怀中的人似浑身无力,任由他抱着,直到一声十分清脆的咳嗽声响起,明以言猛地一个激灵,伸手推开了孟启铭。
孟启铭轻笑了一声,才将搂着她的手缓缓放下。
“我说太子殿下这酒喝到一半就不见了,原来是躲到这来找清净了。夜下会佳人,殿下好雅兴。”
明以言眼睛一瞥,看到两名男子锦衣华服,刚刚说话的男子身着一袭湖蓝色的绸衣,脸上带着玩世不恭的笑,正在打量着她。

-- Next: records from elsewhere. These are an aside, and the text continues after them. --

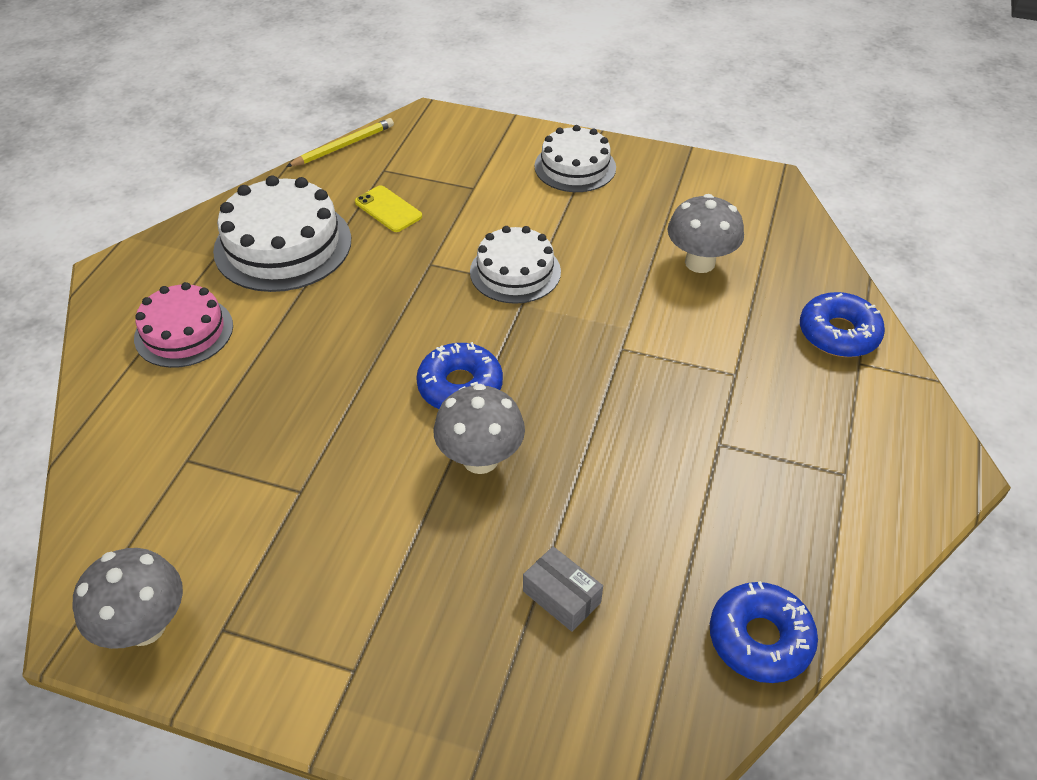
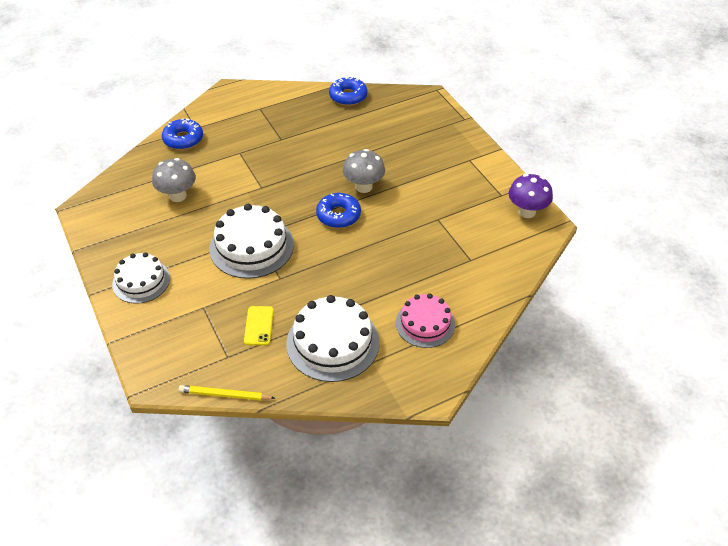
camera: 135 degrees left, 0 degrees up
(145, 626) = (527, 211): grey mushroom -> purple mushroom
(515, 271) = (251, 246): white cake -> white cake, size x1.53
(561, 597) = (388, 137): grey box -> none

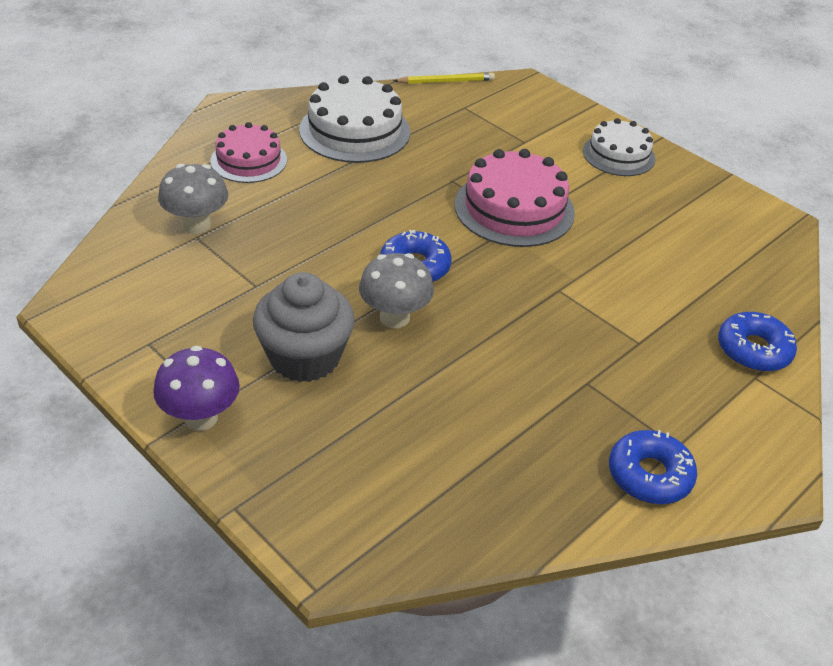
camera: 160 degrees right, 5 degrees down
(177, 196) = (671, 256): grey mushroom -> grey mushroom (197, 225)
(251, 246) = (514, 208): white cake -> pink cake
(259, 326) = (448, 134): yellow phone -> none
(348, 96) = (516, 519): blue donut -> blue donut (649, 475)
(419, 174) = (305, 357): none -> grey cupcake
(527, 211) = (103, 321): purple mushroom -> purple mushroom (200, 417)

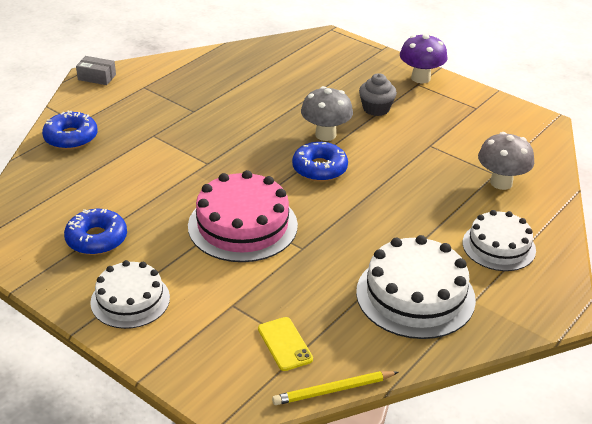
camera: 175 degrees right, 5 degrees down
(249, 160) = (499, 246): pink cake -> white cake
(305, 357) = (376, 109): grey cupcake -> grey cupcake, size x0.59
(480, 111) = (284, 344): none -> yellow phone
(649, 475) = (164, 74): blue donut -> blue donut (96, 239)
(765, 479) = (97, 77): none -> grey box

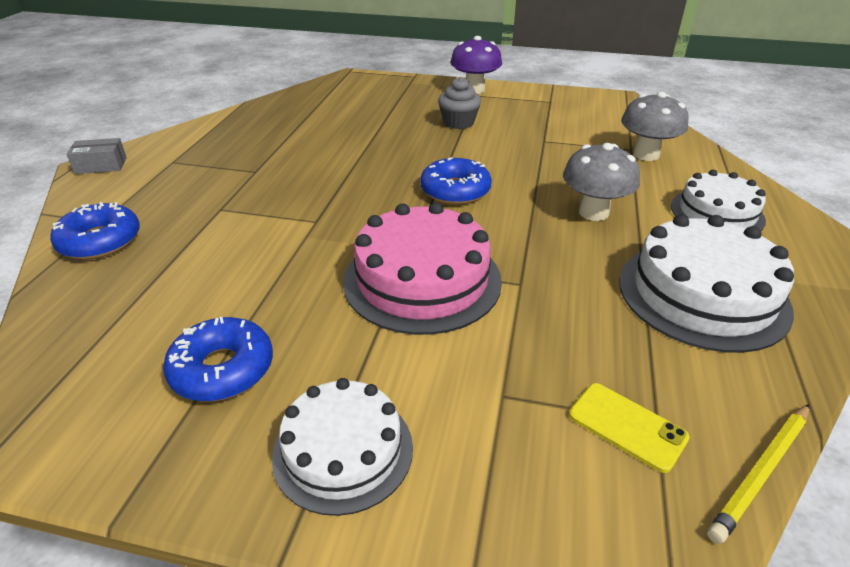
camera: 25 degrees left, 0 degrees up
(325, 134) = (430, 157): grey mushroom -> grey mushroom (593, 212)

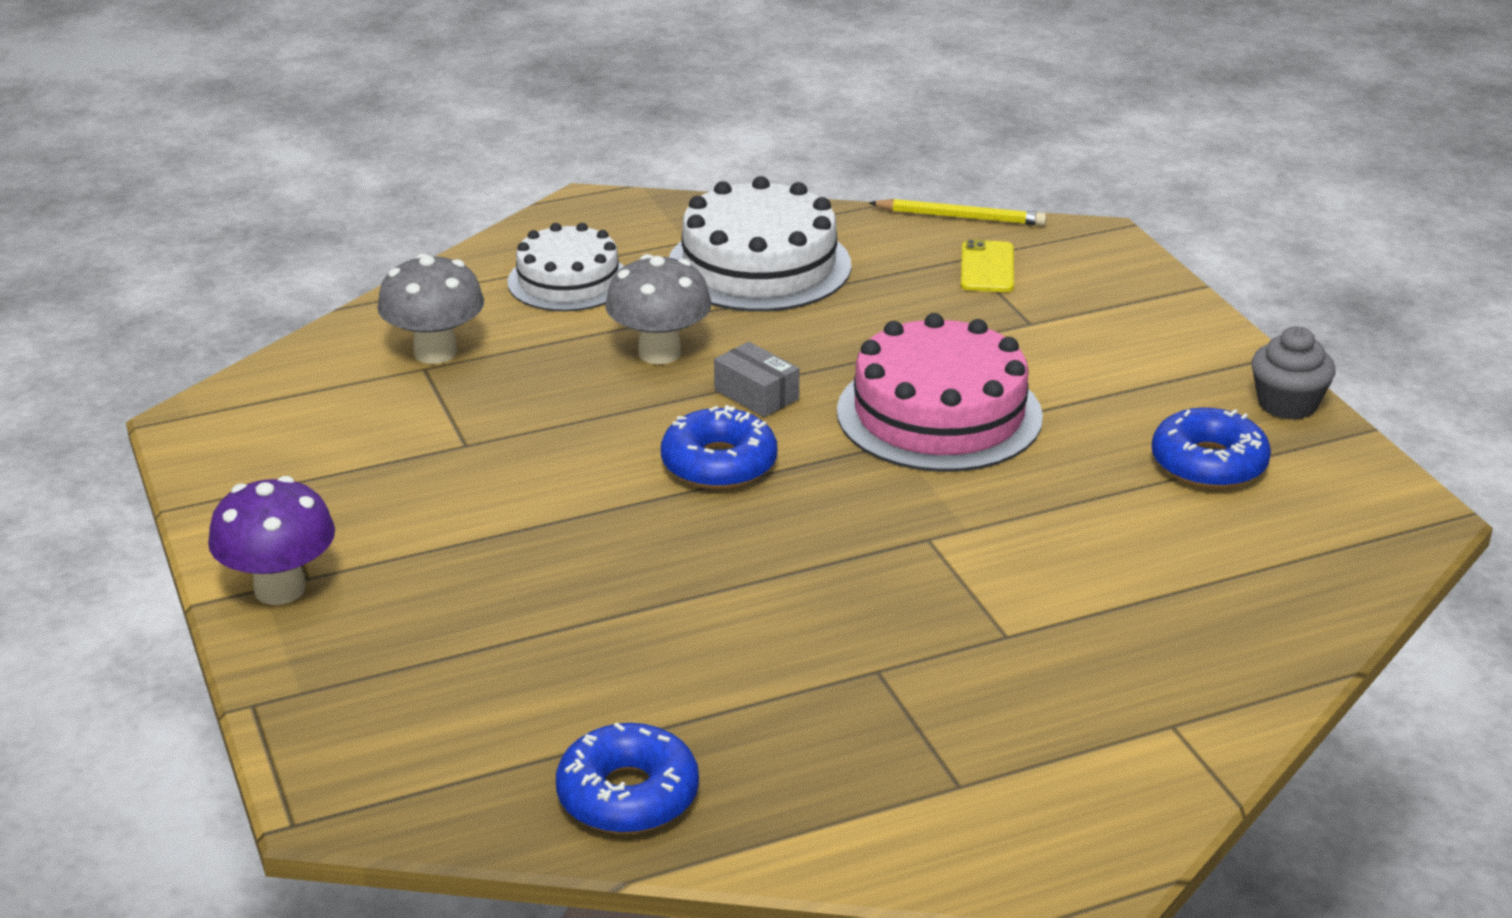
camera: 125 degrees left, 5 degrees down
(100, 241) = (1200, 687): blue donut -> blue donut (628, 795)
(101, 165) = (1073, 863): grey box -> grey box (756, 394)
(343, 450) = (1183, 367): white cake -> none
(458, 123) = (472, 547): grey cupcake -> grey cupcake (1287, 404)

另一位玄青衣服的男子清了清嗓子,对孟启铭道:“殿下深夜会佳人,不怕太子妃知道了?”他的声音沉劲有力,低沉如大海涛声,语调用得恰到好处。明以言本好奇是何人,却因为同孟启铭如此亲密被人撞见,他还提到自己,此时真是恨不得找个地缝钻下去。
明以言低着头背过身去,不再理会他们。
孟启铭往前走了一小步,不着痕迹的挡住了明以言。对他们二人道:“刚刚酒气有些上头,酒楼里又闷得很,所以就出来透透气。”

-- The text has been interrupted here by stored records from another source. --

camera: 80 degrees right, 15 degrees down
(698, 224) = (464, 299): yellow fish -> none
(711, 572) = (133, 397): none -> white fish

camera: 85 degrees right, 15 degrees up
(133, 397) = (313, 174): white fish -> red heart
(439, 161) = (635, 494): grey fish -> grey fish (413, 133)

蓝衣男子的笑意越发深,“打扰了殿下的雅兴,实在是不好意思。依我看,今日都到此为止吧。”
玄青衣服的男子也低头勾了勾嘴角,却没有再说话。气氛一时之间变得有些微妙起来。
孟启铭随手拍了拍衣服,对二人说道:“那哪行,不是刚刚才上了一壶酒,总得把它喝完了不是。”
蓝衣男子把头向前伸了伸,冲着明以言道:“殿下不如把这位姑娘……”
他话还没有说完,就被玄青男子伸手挡了下来。“这就是王弟的不是了,太子殿下的家事,我们怎么好插手。”
蓝衣男子不以为意的抽了抽腰带,“我这不是担心殿下吗,万一这太子妃的家教严些,脾气又不好,殿下可得小心了。”
明以言的身在在风中晃了晃。
孟启铭的眼睛往后看了看,轻轻一笑:“多谢王弟挂念。”说完,又转身对明以言说:“你先回去吧。”
明以言心里一阵欢呼,急匆匆的低头向外走去。路过两名男子身旁,蓝衣男子深吸了口气,叹道:“美人啊,身着男装都如此出众,太子殿下眼光不错!”
孟启铭望着明以言的背影,脸上的笑容有些凝住,眼睛里一片墨黑越发深邃。